The Zoo uses a great deal of water and energy to care for our animals and to make your visit enjoyable. As a conservation organization, our Sustainability Committee is always looking for ways to reduce the Zoo’s environmental impact by recycling and reducing our consumption of resources.
Here are some of the ways we practice conservation at the Zoo.
We use water at the Zoo in all of the normal ways -- drinking, cooking, cleaning, restrooms and landscaping. We also use water for animal care, exhibit pools, waterfalls, water play areas and fountains for your enjoyment.
A few of our water conservation initiatives include water resources master planning at the Zoo, enhancing source water protection, and empowering youth to save the Estuary.
The Zoo has been recycling since the 1990's. Recycling bins are in all of the public areas of the Zoo and behind the scenes. Recently, we set up a recycling program in a local school as part of a science learning project. In addition to recycling plastic, glass, paper, cardboard, aluminum cans and fluorescent light bulbs, our Maintenance Department recycles construction pallets and scrap metal whenever possible.
With more than 1,200 animals, recycling and waste management take on an entirely new meaning. We use non-toxic plant trimmings from our landscaping as food for our animals and we have a small composting pile for on-site gardening. For more than 20 years, the Zoo has collaborated with a local organic farm to recycle animal fecal waste as fertilizer. Sweetwater Farm is also an educational outlet that shares our conservation mission.

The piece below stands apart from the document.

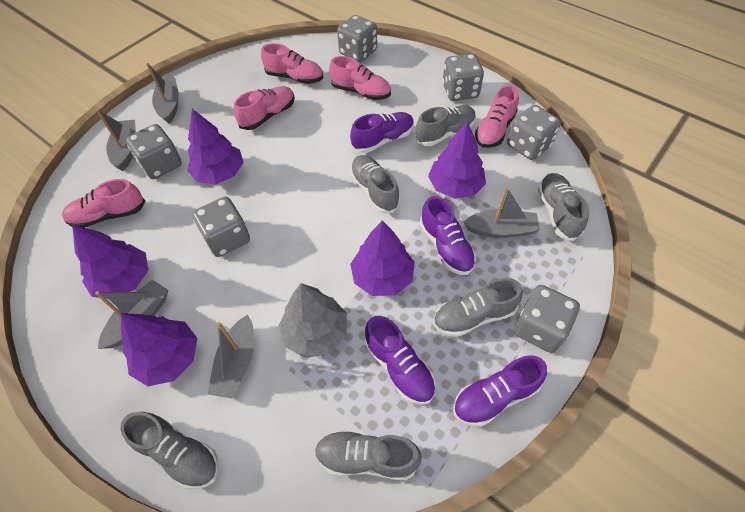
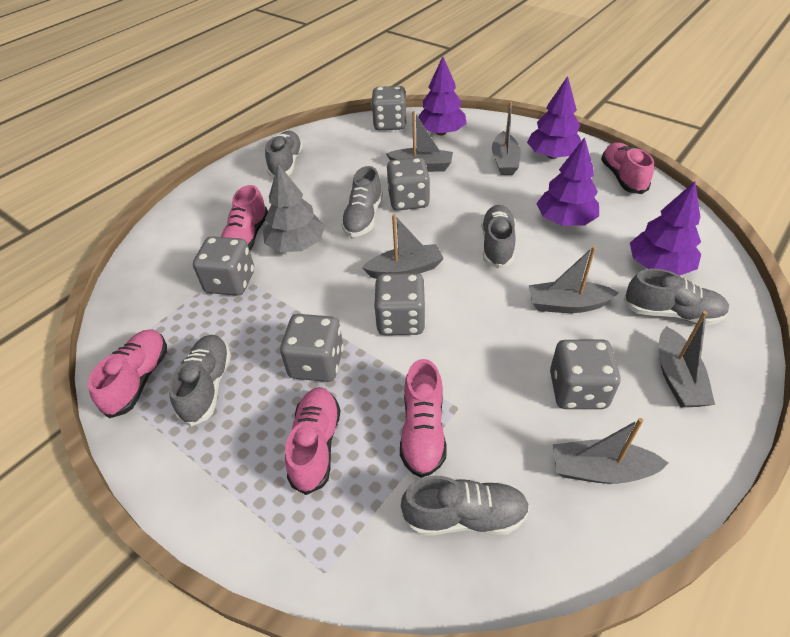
grey boat: [95,280,169,349] [96,109,136,171] [146,63,179,123] [208,315,254,399] [463,187,540,238] = 5 -> [362,214,444,279] [386,111,453,172] [492,102,521,175] [529,246,619,313] [553,418,668,484] [659,311,715,407] = 6
purple shoe: [350,112,414,153] [364,316,436,405] [420,196,476,275] [453,355,547,427] = 4 -> none = 0
purple tree: [72,224,148,299] [121,313,197,386] [187,109,244,184] [350,220,415,296] [428,121,486,199] = 5 -> [418,56,467,135] [527,76,581,159] [536,137,599,226] [630,181,701,276] = 4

In 2012, we asked Tampa Electric (TECO) to conduct a complete energy audit at the Zoo. We are gradually implementing TECO’s recommendations, starting with replacing all of our lighting fixtures with more energy efficient compact fluorescent lamps or LED lamps. Other strategies include replacing inefficient HVAC systems and other equipment, and hardening our power infrastructure to prevent outages that could threaten both human and animal safety.
Florida is known as the “Sunshine State” and Tampa’s Lowry Park Zoo is utilizing that sunshine through solar panels atop the African Elephant shade structure. These solar panels generate approximately 195 kWh of energy each day, which is contributed to the Tampa Electric grid. That's enough to power 5.5 homes every day in Florida!